→ Exercise
List every line below that contains the word "JUSTICE", treating uppercase and lowercase as different.

Stored dataset items

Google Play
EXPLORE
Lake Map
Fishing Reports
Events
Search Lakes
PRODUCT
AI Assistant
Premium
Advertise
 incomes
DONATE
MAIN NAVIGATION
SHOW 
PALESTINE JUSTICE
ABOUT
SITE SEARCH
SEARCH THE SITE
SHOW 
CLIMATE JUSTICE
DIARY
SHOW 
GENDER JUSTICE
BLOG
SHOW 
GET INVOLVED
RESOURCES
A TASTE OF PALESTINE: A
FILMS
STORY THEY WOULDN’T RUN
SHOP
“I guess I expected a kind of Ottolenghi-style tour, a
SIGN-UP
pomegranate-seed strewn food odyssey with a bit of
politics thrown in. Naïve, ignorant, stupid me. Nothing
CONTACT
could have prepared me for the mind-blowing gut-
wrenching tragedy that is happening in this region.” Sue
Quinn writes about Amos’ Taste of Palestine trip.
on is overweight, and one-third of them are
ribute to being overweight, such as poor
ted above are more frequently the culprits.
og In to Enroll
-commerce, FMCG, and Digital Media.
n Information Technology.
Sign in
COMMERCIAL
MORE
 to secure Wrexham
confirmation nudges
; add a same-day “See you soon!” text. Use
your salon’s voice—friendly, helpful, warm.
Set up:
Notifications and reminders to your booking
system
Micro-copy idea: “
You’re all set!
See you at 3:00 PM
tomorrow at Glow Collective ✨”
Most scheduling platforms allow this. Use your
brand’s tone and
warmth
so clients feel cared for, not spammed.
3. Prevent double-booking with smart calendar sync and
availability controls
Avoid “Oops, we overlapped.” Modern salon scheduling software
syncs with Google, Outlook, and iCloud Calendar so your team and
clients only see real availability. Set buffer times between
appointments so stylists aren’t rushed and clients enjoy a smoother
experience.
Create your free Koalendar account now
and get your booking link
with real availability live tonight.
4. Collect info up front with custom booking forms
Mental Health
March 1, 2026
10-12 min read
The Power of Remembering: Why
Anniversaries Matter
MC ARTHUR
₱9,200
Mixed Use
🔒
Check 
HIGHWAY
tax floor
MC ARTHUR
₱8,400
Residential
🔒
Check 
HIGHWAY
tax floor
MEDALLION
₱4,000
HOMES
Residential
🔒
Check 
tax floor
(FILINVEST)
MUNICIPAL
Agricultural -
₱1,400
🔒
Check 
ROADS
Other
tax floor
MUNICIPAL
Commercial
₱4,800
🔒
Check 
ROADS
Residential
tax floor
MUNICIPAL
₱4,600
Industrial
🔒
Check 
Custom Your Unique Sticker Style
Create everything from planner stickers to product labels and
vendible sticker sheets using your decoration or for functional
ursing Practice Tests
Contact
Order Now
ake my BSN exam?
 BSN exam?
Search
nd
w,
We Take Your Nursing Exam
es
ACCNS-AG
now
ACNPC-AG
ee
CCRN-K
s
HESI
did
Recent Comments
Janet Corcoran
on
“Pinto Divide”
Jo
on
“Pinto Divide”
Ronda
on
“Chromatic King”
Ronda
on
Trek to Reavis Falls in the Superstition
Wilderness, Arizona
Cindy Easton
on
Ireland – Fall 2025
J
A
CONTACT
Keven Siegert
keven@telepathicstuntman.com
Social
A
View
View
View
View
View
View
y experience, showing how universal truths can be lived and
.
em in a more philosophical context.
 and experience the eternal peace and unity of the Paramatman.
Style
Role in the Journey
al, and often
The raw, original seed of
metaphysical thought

→ Exercise output
PALESTINE JUSTICE
CLIMATE JUSTICE
GENDER JUSTICE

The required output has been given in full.